Anthony Micallef – Iran : les caravanes de lumière

Anthony MicallefAnthony MICALLEF – FRANCE Photoreporter, membre de l’agence HAYTHAM PICTURES. Il aime s’immerger dans des communautés durant plusieurs mois, pour les raconter de l’intérieur. Il a notamment travaillé sur les jeunes militants du FN, sur un sosie d’Elvis Presley, sur les Urgences, sur le siège des Nations-Unies et sur les Beaux-Arts de Paris.

EXPOSITION BARROBJECTIF 2018 : Iran – les caravanes de lumière

caravanes de lumière-Iran
Des pancartes en carton representant des photos d’archive de la guerre jalonnent le parcours. Pelerinage de Rahian-e Noor sur le memorial de Talaieh en Iran.

En Iran, chaque année lors du printemps, des milliers de familles prennent la route pour se rendre sur les lieux de bataille de la guerre Iran-Irak (1980-1988). Ces pèlerinages, appelés “Royan-e Noor” en persan (les caravanes de lumière), sont motivés par l’attachement personnel des pèlerins à leurs proches morts au combat, ce conflit ayant fait plus d’un demi-million de morts côté iranien. Mais il est également porté et organisé par le régime, qui y voit l’occasion de diffuser sa doctrine de manière très efficace : la vingtaine de lieux de mémoires répartis à la frontière irakienne sont en effet tenus par les Gardiens de la Révolution, l’organisation paramilitaire créée par Khomeyni en 1979 pour assoir son pouvoir et surveiller la population de l’intérieur. Sur place, c’est tout le pouvoir iranien qui mobilise habilement le passé pour assoir son emprise sur la population actuelle, notamment les jeunes iraniens. Reportage sur les mémoriaux de Shalamcheh, de Talaieh et d’Arwandkenar lors de la période de Nowrouz, le Nouvel An iranien.

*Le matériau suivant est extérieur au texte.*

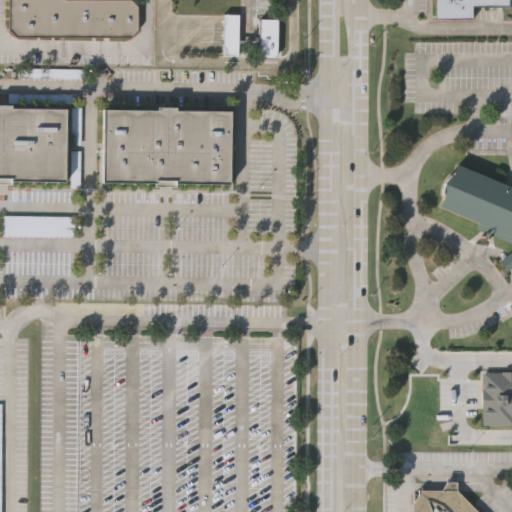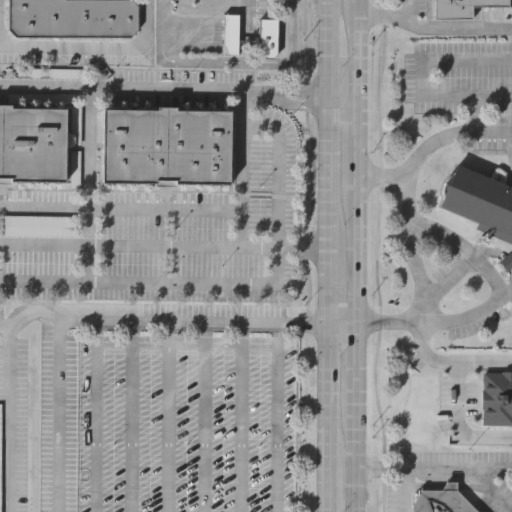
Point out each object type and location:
road: (354, 1)
road: (407, 7)
building: (462, 7)
building: (463, 8)
building: (74, 16)
building: (73, 19)
road: (1, 21)
road: (431, 23)
building: (231, 33)
building: (232, 35)
building: (269, 35)
building: (270, 38)
road: (69, 43)
road: (355, 51)
road: (228, 61)
road: (165, 98)
road: (344, 101)
road: (489, 111)
road: (357, 137)
building: (33, 142)
building: (165, 145)
building: (40, 146)
building: (169, 147)
road: (242, 173)
road: (88, 189)
building: (477, 204)
building: (481, 204)
road: (121, 208)
building: (36, 225)
building: (38, 228)
road: (164, 246)
road: (357, 247)
road: (328, 255)
road: (416, 269)
road: (229, 284)
road: (498, 287)
road: (88, 310)
road: (5, 332)
road: (355, 358)
building: (497, 398)
road: (58, 411)
road: (93, 411)
road: (130, 412)
road: (167, 413)
road: (466, 433)
parking lot: (0, 439)
building: (0, 439)
road: (353, 454)
road: (432, 466)
road: (402, 489)
building: (440, 501)
building: (440, 501)
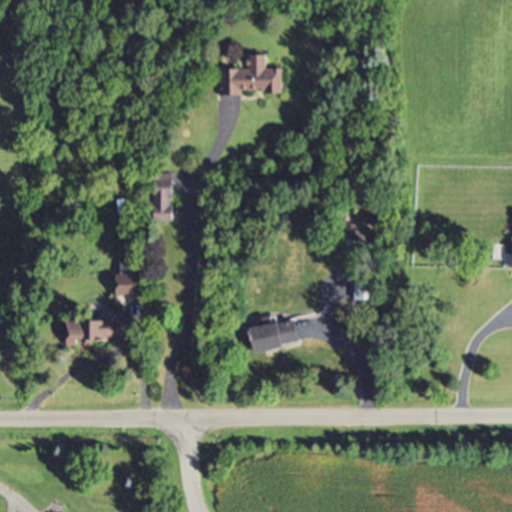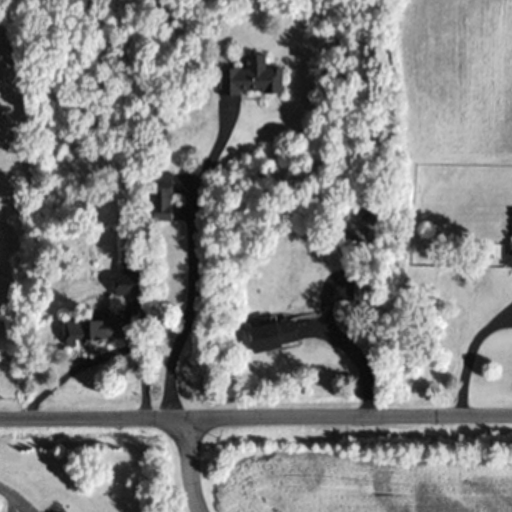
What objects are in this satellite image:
building: (258, 83)
building: (168, 202)
building: (136, 284)
building: (365, 293)
building: (102, 337)
building: (276, 343)
road: (466, 354)
road: (106, 356)
road: (353, 360)
road: (256, 418)
road: (191, 465)
road: (20, 505)
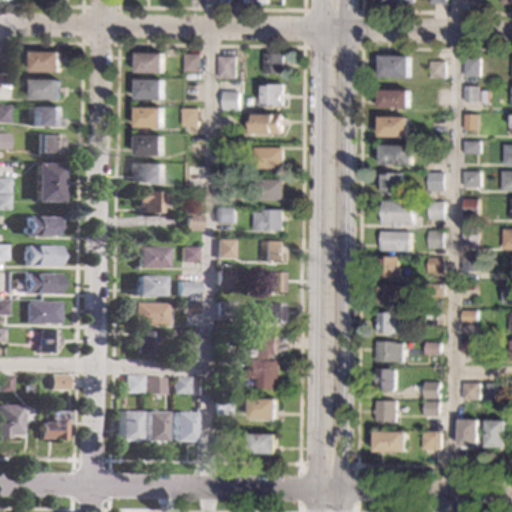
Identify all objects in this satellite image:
building: (397, 1)
building: (438, 1)
building: (438, 1)
building: (506, 1)
building: (388, 2)
building: (506, 2)
road: (42, 4)
road: (80, 5)
road: (304, 5)
road: (430, 13)
road: (255, 31)
road: (303, 48)
road: (361, 48)
building: (2, 59)
building: (1, 60)
building: (44, 61)
building: (44, 61)
building: (148, 62)
building: (149, 62)
building: (191, 62)
building: (192, 62)
building: (273, 63)
building: (273, 63)
building: (227, 66)
building: (394, 66)
building: (394, 66)
building: (470, 66)
building: (226, 67)
building: (471, 67)
building: (436, 69)
building: (436, 69)
building: (511, 70)
building: (511, 73)
building: (149, 88)
building: (44, 89)
building: (44, 89)
building: (148, 90)
building: (272, 93)
building: (271, 94)
building: (469, 94)
building: (470, 94)
building: (482, 96)
building: (511, 97)
building: (393, 98)
building: (393, 98)
building: (510, 98)
building: (231, 100)
building: (225, 105)
building: (3, 113)
building: (3, 114)
building: (45, 115)
building: (44, 116)
building: (148, 117)
building: (149, 117)
building: (189, 117)
building: (190, 117)
building: (225, 121)
building: (470, 121)
building: (469, 122)
building: (266, 123)
building: (266, 124)
building: (510, 124)
building: (510, 125)
building: (392, 126)
building: (393, 126)
building: (3, 141)
building: (3, 141)
building: (47, 144)
building: (47, 144)
building: (147, 145)
building: (148, 145)
building: (470, 146)
building: (469, 147)
building: (224, 153)
building: (395, 154)
building: (395, 154)
building: (506, 154)
building: (506, 155)
building: (271, 157)
building: (268, 158)
building: (149, 172)
building: (148, 173)
building: (469, 178)
building: (470, 178)
building: (505, 180)
building: (433, 181)
building: (434, 181)
building: (505, 181)
building: (45, 182)
building: (390, 182)
building: (391, 182)
building: (46, 183)
building: (3, 186)
building: (225, 187)
building: (267, 189)
building: (272, 189)
building: (3, 194)
building: (148, 201)
building: (149, 201)
building: (3, 202)
building: (469, 207)
building: (469, 207)
building: (510, 207)
building: (509, 208)
building: (433, 210)
building: (434, 210)
building: (396, 213)
building: (397, 213)
building: (223, 215)
building: (267, 219)
building: (268, 220)
building: (190, 222)
building: (189, 223)
building: (39, 225)
building: (40, 226)
building: (468, 238)
building: (469, 238)
building: (504, 238)
building: (505, 238)
building: (433, 239)
building: (434, 239)
building: (394, 240)
building: (395, 240)
road: (76, 248)
building: (224, 248)
building: (223, 249)
building: (272, 250)
building: (3, 251)
building: (272, 251)
building: (2, 253)
building: (187, 254)
building: (188, 254)
building: (39, 255)
building: (40, 255)
road: (95, 256)
road: (208, 256)
road: (315, 256)
road: (346, 256)
road: (453, 256)
building: (147, 257)
building: (148, 257)
building: (469, 261)
building: (467, 262)
building: (434, 264)
building: (510, 264)
building: (433, 265)
building: (387, 266)
building: (388, 266)
building: (510, 266)
building: (225, 278)
building: (224, 279)
building: (270, 282)
building: (271, 282)
building: (39, 283)
building: (39, 284)
building: (146, 286)
building: (147, 286)
building: (186, 288)
building: (185, 289)
building: (433, 290)
building: (467, 290)
building: (386, 293)
building: (506, 293)
building: (388, 294)
building: (506, 294)
building: (2, 306)
building: (2, 307)
building: (189, 308)
building: (189, 309)
building: (223, 310)
building: (40, 312)
building: (40, 313)
building: (268, 313)
building: (269, 313)
building: (148, 314)
building: (148, 314)
building: (468, 315)
building: (467, 316)
building: (386, 321)
building: (509, 321)
building: (510, 321)
building: (387, 322)
building: (1, 334)
building: (0, 335)
building: (241, 336)
building: (44, 340)
building: (45, 340)
building: (143, 341)
building: (144, 342)
building: (467, 345)
building: (467, 345)
building: (187, 348)
building: (188, 348)
building: (431, 348)
building: (432, 348)
building: (509, 349)
building: (510, 350)
building: (388, 351)
building: (389, 351)
building: (263, 363)
road: (103, 364)
building: (262, 364)
road: (482, 369)
building: (384, 379)
building: (384, 379)
building: (56, 382)
building: (57, 382)
building: (5, 383)
building: (131, 383)
building: (5, 384)
building: (130, 384)
building: (153, 385)
building: (179, 385)
building: (180, 385)
building: (152, 386)
building: (26, 389)
building: (431, 389)
building: (431, 390)
building: (470, 390)
building: (469, 391)
building: (492, 391)
building: (493, 391)
building: (221, 405)
building: (222, 407)
building: (261, 408)
building: (262, 408)
building: (430, 408)
building: (431, 408)
building: (385, 411)
building: (385, 411)
building: (10, 420)
building: (9, 421)
building: (128, 425)
building: (127, 426)
building: (153, 426)
building: (153, 426)
building: (181, 426)
building: (52, 427)
building: (53, 427)
building: (181, 427)
building: (468, 432)
building: (469, 432)
building: (494, 433)
building: (495, 433)
building: (430, 440)
building: (431, 440)
building: (389, 441)
building: (390, 441)
building: (261, 443)
building: (223, 444)
building: (261, 444)
road: (74, 459)
road: (328, 465)
road: (483, 468)
road: (256, 495)
road: (39, 507)
road: (204, 508)
road: (312, 510)
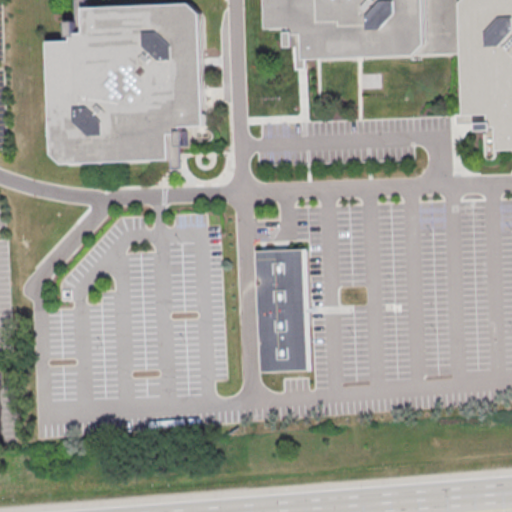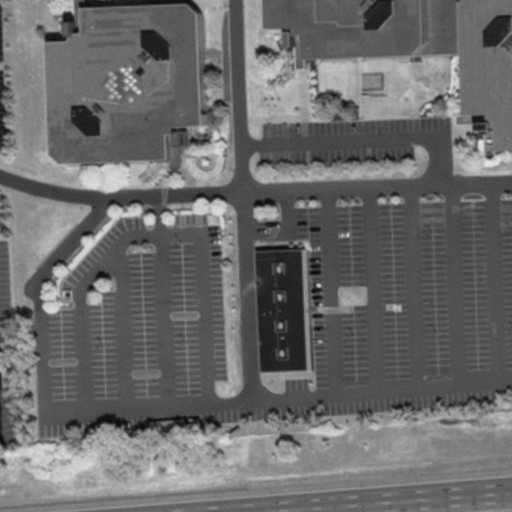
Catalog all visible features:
building: (413, 39)
building: (414, 42)
building: (127, 82)
building: (130, 86)
road: (239, 96)
parking lot: (3, 99)
building: (466, 118)
road: (358, 134)
parking lot: (336, 142)
road: (254, 192)
road: (151, 233)
road: (494, 283)
road: (454, 285)
road: (413, 288)
road: (372, 290)
road: (330, 293)
road: (34, 295)
road: (293, 295)
road: (247, 297)
building: (282, 309)
parking lot: (278, 317)
road: (162, 320)
road: (120, 329)
road: (276, 400)
parking lot: (0, 425)
road: (385, 501)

Des centaines de cars sont affrétés depuis Téhéran et les principales villes du pays pour transporter les familles jusqu’aux mémoriaux. Sur place, les visiteurs parcourent des lieux d’affrontement réels, mais également largement mis en scène (reproduction récente de bunkers, positionnement précis de carcasses de tanks, cheminement au milieu de barbelés et de fausses mines…). L’émotion des pèlerins est surtout amplifiée par trois éléments très maitrisés : d’abord par l’emplacement même sur la ligne de front et ainsi la proximité extrême avec l’ex-ennemi irakien, la frontière n’étant parfois qu’a cinquante mètres des visiteurs. Ensuite par l’omniprésence des photos des Iraniens tués sur le front, toujours désignés comme « martyrs ». Enfin par l’intervention sur place de vétérans de la guerre, qui racontent aux pèlerins rassemblés l’ampleur des atrocités commises par les soldats de Saddam Hussein, en usant d’anecdotes morbides répétées quotidiennement, mais qui insistent aussi sur l’héroïsme des Iraniens, tant de ses militaires professionnels que via les afflux de jeunes bassidjis, dont la réalité historique a surtout été l’utilisation massive comme chair à canon, en les envoyant au front par vagues aussi nombreuses qu’inexpérimentées.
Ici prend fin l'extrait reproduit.